Professor's documentary on folklórico premieres Saturday

Acclaimed folklórico choreographer Rafael Zamarripa in his studio at his home in Colima, Mexico. Zamarripa will participate in a discussion Saturday at the premiere of a video documentary on his career.

As a Merrill College undergraduate, Olga Nájera-Ramírez discovered Mexican folklórico dance and was immediately captivated. It has become a lifelong interest.

Now, the UC Santa Cruz professor of anthropology is about to premiere a documentary she wrote, directed, and produced that features one of folklórico's most acclaimed choreographers, Rafael Zamarripa. Her video production, "Danza Folklórica Escénica: El Sello Artístico de Rafael Zamarripa" plays for the first time Saturday, March 6 at 7 p.m. at the Humanities Lecture Hall.

The documentary traces the development of Mexican folklórico dance through Zamarripa's experiences and artistic productions. A former member of the Ballet Folklórico de Mexico, Zamarripa is not only a master dancer and choreographer, but also a sculptor and painter. He founded the Grupo Folklórico at the Universidad de Guadalajara and the Ballet Folklórico de la Universidad de Colima. Nájera-Ramirez said his sculpture adorns numerous public buildings and plazas in Guadalajara and throughout the state of Jalisco, including "El Niño Sobre el Caballo de Mar," which has become the official symbol of the city of Puerto Vallarta.

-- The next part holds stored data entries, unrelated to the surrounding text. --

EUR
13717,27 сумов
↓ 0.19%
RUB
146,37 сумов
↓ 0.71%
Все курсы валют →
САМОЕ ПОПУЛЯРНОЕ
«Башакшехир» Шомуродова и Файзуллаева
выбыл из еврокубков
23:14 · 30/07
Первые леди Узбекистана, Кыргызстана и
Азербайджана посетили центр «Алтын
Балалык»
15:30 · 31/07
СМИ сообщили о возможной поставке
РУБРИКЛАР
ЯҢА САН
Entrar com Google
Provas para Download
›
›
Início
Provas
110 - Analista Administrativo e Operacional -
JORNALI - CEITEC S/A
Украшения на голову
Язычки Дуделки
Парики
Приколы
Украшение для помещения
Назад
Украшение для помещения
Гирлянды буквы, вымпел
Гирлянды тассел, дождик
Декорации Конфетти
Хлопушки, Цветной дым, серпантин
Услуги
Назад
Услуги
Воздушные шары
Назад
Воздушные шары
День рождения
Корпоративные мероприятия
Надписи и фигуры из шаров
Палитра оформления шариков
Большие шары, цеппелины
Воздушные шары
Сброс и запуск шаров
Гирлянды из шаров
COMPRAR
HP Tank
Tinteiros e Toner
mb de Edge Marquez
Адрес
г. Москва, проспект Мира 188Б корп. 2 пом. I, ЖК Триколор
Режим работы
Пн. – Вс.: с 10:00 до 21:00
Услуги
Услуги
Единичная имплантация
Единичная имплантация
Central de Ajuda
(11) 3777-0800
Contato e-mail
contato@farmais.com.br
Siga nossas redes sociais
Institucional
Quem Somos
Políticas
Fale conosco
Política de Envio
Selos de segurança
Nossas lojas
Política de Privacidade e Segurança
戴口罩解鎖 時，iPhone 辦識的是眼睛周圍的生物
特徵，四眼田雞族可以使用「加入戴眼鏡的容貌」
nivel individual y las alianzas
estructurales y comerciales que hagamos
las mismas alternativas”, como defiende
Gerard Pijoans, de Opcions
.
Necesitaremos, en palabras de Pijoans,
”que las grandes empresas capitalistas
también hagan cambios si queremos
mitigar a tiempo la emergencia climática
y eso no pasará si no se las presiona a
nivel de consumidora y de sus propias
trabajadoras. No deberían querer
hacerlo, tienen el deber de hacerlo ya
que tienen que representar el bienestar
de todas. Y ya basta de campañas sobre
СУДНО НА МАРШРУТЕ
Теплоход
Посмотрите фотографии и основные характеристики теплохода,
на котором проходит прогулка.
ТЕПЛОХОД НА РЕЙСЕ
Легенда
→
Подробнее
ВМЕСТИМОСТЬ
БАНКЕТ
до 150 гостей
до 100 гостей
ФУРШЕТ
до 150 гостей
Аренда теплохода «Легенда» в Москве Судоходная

Zamarripa will be present for the premiere and will participate in a question and answer session with Nájera-Ramirez and Russell Rodriguez, her assistant producer, musical director, and sound designer, after the showing.

Folklórico dance blossomed in the 1960s and has become a thriving phenomenon practiced in Mexico and the United States and performed all over the world.

Nájera-Ramirez, first saw Grupo Folklórico Los Mejicas perform at Merrill College in 1974 as a first-year student. Fascinated, she joined the dance troupe the next year and ended up writing an essay and putting together a slide show on Mexican dance as her senior thesis in Latin American Studies.

She remembers that as she did her research, she was shocked at the lack of literature on the topic.

While completing her senior thesis, she met Zamarripa in 1976 when he spoke at a Mexican dance conference. She was entranced by his lecture as he drew on historical and ethnographic data to explain and demonstrate the dances of Jalisco. "I knew I needed to study with him," she recalls.

She enrolled the next year in the dance program he directed at the Escuela del Artes Plásticas de la Universidad de Guadalajara. After three years, she decided to pursue graduate studies in anthropology at the University of Texas in Austin, where she specialized in folklore.

Her historical essay "Social and Political Dimensions of Folklórico Dance: The Binational Dialectic of Residual and Emergent Culture," published in 1989, is one of the first scholarly articles on folklorico dance and serves as a foundation for her documentary. Nájera-Ramirez said she first tried to persuade Zamarripa to write of his experiences because he'd been so influential. He demurred, instead suggesting that she do it.

"The more I thought about writing his story, the more I realized that words would not do justice to his artistic productions,'' she said. Eventually she suggested a film and he agreed. She launched the project five years ago and collected more than 40 hours of footage in the United States and Mexico.

She said she hopes her video documents the transitional development of folklórico, that it helps promote an appreciation for the dynamic form of cultural expression, and that it exposes more people on both sides of the border to Zamarripa's influential work.

Tickets are $6 for Danza Folklórica Escénica: El Sello Artístico de Rafael Zamarripa (Mexican Folkloric Dance: Rafael Zamarripa's Artistic Trademark) and are available at the UCSC box office.

The premiere is co-sponsored by the Arts Division, Chicano/Latino Research Center. College 9 & 10, Cowell College, Crown College, Department of Anthropology, El Centro (Chicano/Latino Resource Center), Kresge College, Latin American and Latino Studies, Latino Alumni Network, Merrill College, Oakes College, Office of Campus Life & Dean of Students, Stevenson College, UCSC Alumni Association and the UCSC Diversity Office.